In 2022, Rainforest Action Network and the global forest protection movement lost one of our most impactful and admired champions. Lafcadio Cortesi was a brilliant and effective campaigner, cut from an old school cloth where earnestness and face-to-face relationships built the trust that was the pathway to changing hearts and minds.
In memory of Lafcadio and his incredible contributions to forests around the globe, RAN is launching The Lafcadio Fund.

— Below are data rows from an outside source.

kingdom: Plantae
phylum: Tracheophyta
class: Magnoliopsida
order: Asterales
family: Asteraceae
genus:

On June 22, in conjunction with World Rainforest Day, RAN announced The Lafcadio Fund as a new giving option through our Community Action Grants Program.

All funds raised through The Lafcadio Fund will go to support activists working on Rainforest Protection in Indonesia through The Samdhana Institute, which he co founded in 2003 to help invigorate a ‘cultural revival’ of activists and artists dedicated to preserving the richness of the natural, cultural, and spiritual diversity of Indonesia.
About Lafcadio
Lafcadio was an enormously effective conservationist and community organizer who had an impact everywhere he worked. His considerable strength was drawn directly from his passion for the work. He always saw the best in people and viewed our adversaries not as enemies but as misguided actors who needed to be brought around to see the light.
In Lafcadio’s eyes, everyone was always just one compelling, heartfelt argument away from doing the right thing. Lafcadio played a major role in bringing RAN’s focus to Indonesia. His many years spent on RAN’s forest team left an outsized legacy that continues to fundamentally influence the work we do together today.
In addition to being a colleague and mentor for many of us, Laf remained a dear personal friend to many who are still at RAN. Lafcadio was irrepressibly gregarious and professionally prolific, and he left behind a vast international network of allies and collaborators who were touched by his contagious enthusiasm for life and his deep commitment to healthy forests and the communities whose lives and livelihoods were tied to them.
Laf was equally at home on the floor of a hut in a remote Sumatran village as he was across the table from decision makers in a corporate boardroom — but never so much as on a dancefloor, wherever one could be found. Laf was an electric bolt of a human being. His bellowing laugh was a signature trait, and he radiated pure ‘joie de vivre’ — adventurous, charismatic, playful, and cheerful in even the most unlikely circumstances. He was also just about the most fun person ever to be around. From all of us who had the pleasure: Terima kasih pak Laf. You are legend.